CLIIMATE envoys from China and the United States met in Beijing today as the rival nations seek to rebuild bridges burned in disputes over trade and territorial claims.
China’s official Xinhua News Agency said that US envoy John Kerry was meeting with his counterpart Xie Zhenhua for the first extensive face-to-face climate discussions between representatives of the world’s two worst climate polluters after a hiatus of nearly a year.
Mr Kerry is the third senior US official in recent weeks to travel to China for meetings with their counterparts, following visits by Secretary of State Antony Blinken and Treasury Secretary Janet Yellen.
Beijing has pledged to level off carbon dioxide emissions by 2030 and become carbon neutral by 2060, but the US and the European Union have urged it to adopt more ambitious reduction targets.
At the same time, climate change-denying Republican senators continue to hamper any discussion of action to cut US pollution levels.
The aim of Joe Biden’s administration in the Beijing talks is to achieve “stability, if we can, without conceding anything,” Mr Kerry told politicians ahead of his visit.

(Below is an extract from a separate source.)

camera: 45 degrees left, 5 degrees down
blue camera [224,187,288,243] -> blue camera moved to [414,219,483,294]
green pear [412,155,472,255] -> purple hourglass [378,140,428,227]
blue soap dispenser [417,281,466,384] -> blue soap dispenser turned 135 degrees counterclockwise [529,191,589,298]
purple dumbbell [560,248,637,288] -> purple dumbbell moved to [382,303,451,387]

A Xinhua commentary said on Sunday that recent US-China official interactions are a “good sign for preventing further miscalculations and steering bilateral relations back on track.”
But it added that Beijing was seeking more political concessions, something the US has said it will not provide.

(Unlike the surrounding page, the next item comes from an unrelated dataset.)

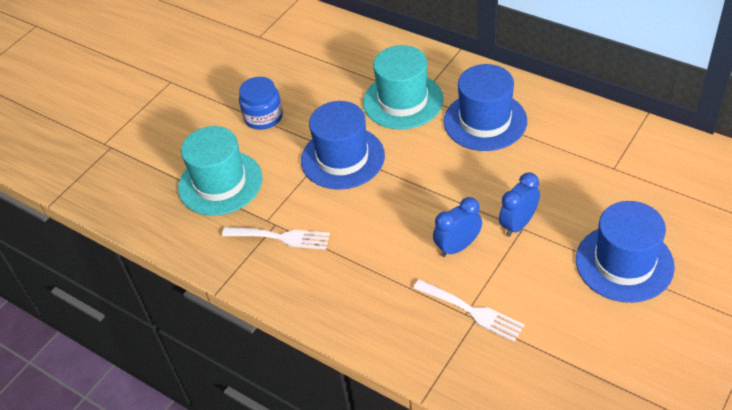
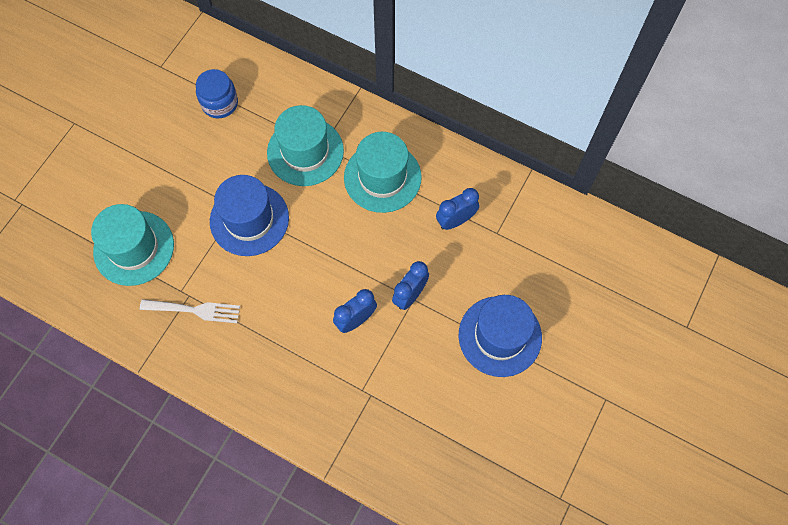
camera: 10 degrees left, 20 degrees up
blue jar [239,77,283,130] -> blue jar moved to [196,69,238,118]
white fork [413,279,525,342] -> none
blue hat [444,64,527,151] -> turquoise hat [344,132,422,213]
none -> blue clock [436,188,479,230]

Both countries are currently experiencing extreme heat, with China recording its highest temperature on record, 52.2°C, in the north-west.
In the US, a heat dome over the south-west has left millions of people under a heatwave warning, with forecasters predicting that temperature records will be broken.
Meanwhile, finance ministers from the G20 nations met in India today to address critical global challenges such as climate change, although most of the discussions focused on improving relations amid tensions with China and divisions on policy towards Russia and international debt.